COVID-19 has wiped hundreds of billions of dollars off stock exchanges, but its impact won’t be restricted just to the headline indexes.

Markets such as the ASX shed over 30 per cent in the March quarter along with hundreds of billions of dollars.

Stockhead found the ASX began 2020 with a combined market capitalisation of all its companies of $2.3 trillion. But by March 24 that had fallen over $674bn to $1.6 trillion.

Meanwhile, London’s exchange shed £830bn ($1.55 trillion) across the first quarter. Although both markets have seen a recovery, they still sit below their New Years Eve highs.

As of May 18, the ASX still sits $385.6bn below what it was in January. The UK however has only seen an £80bn ($150bn) gain despite the FTSE 100 rising over 20 per cent.

 

The rise of zombie companies

The vast majority of companies have felt the impact.

Scott Atkins, a partner at Norton Rose Fulbright, said in an opinion piece that the COVID-19 pandemic had made some businesses unsustainable.

He also warned that government support measures such as JobKeeper were prolonging this crisis.

“Saving all companies, even when they are not viable and were in financial difficulty well before COVID-19, is not always a good thing,” Atkin said.

“This [support] could indeed spark a pandemic of a different kind — that of the ‘zombie company’, with entities taking advantage of subsidies and a benign financial market (with historically low interest rates) to keep open the doors to businesses that will never be self-sustaining, all while tying up the very capital investment needed to support new projects and business models in a post COVID-19 world.”

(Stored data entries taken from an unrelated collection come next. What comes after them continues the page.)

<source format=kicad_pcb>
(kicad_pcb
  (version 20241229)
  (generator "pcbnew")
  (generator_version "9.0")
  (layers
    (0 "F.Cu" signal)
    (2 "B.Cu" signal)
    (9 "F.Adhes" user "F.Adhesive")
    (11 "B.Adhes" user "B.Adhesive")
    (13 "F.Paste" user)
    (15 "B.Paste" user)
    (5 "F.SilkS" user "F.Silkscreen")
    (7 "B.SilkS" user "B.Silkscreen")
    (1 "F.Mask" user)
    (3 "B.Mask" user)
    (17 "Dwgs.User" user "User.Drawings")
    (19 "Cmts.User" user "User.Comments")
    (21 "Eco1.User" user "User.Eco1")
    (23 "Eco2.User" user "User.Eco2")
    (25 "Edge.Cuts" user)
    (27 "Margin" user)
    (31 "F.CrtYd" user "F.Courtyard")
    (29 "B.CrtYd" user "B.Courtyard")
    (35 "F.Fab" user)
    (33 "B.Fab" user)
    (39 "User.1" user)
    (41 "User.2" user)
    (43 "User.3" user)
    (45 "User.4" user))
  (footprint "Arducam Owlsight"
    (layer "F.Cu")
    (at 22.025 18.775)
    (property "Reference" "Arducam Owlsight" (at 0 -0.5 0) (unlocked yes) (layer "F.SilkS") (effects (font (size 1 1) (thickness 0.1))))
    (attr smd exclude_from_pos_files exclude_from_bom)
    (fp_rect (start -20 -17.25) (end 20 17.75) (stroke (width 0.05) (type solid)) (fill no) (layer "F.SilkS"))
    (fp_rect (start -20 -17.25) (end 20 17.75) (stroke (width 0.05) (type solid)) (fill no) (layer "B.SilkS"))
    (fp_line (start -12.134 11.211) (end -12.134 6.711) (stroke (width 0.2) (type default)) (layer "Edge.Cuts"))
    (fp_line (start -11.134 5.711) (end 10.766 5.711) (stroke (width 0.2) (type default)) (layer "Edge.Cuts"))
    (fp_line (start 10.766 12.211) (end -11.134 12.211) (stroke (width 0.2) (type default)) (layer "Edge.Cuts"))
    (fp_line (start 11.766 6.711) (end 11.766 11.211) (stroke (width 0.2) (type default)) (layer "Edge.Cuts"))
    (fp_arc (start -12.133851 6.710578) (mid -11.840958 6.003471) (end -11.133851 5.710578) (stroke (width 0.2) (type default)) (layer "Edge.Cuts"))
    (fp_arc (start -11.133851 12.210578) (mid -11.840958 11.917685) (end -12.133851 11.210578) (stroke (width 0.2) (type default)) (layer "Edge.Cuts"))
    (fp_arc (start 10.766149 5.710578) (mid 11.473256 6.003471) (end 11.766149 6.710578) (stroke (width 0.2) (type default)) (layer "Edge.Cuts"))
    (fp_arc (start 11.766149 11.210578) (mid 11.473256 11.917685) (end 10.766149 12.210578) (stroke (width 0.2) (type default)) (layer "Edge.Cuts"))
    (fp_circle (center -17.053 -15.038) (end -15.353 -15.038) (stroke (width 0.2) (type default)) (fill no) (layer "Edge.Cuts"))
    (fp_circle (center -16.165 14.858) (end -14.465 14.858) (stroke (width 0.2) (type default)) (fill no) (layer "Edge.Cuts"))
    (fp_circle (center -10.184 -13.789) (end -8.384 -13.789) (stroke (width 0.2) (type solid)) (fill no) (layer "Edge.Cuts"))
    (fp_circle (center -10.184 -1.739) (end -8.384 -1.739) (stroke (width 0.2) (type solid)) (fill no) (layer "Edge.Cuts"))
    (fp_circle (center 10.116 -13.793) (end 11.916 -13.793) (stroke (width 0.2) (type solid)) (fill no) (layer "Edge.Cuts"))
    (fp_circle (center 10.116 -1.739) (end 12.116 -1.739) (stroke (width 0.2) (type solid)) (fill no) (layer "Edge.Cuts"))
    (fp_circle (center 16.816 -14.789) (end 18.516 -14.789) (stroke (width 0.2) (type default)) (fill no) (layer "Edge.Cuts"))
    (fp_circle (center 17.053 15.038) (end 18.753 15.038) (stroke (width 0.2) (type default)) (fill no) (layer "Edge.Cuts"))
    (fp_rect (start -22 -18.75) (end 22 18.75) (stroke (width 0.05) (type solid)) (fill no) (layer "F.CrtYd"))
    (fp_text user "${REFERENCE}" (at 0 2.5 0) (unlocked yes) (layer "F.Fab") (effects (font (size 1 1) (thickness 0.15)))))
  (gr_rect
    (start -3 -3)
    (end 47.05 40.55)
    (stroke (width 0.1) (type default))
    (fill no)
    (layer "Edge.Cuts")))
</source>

“We need to have an honest conversation that some of the business models that were so successful when the clock ticked over into 2020 may no longer be sustainable in the circumstances we now find ourselves in.”

 

The industries facing disruption

Industries that Atkins warned were particularly vulnerable were the hospitality and retail sectors.

He noted that there was already a noticeable reduction in the need for physical floor space and increased deliveries prior to COVID-19. But the pandemic has accelerated this and not just temporarily.

Last month, NAB said COVID-19 would be the catalyst for online shopping to take off in Australia.

And in recent days ASX small cap retailers such as Baby Bunting (ASX:BBN) and Shaver Shop (ASX:SSG) have reported an increase in online sales.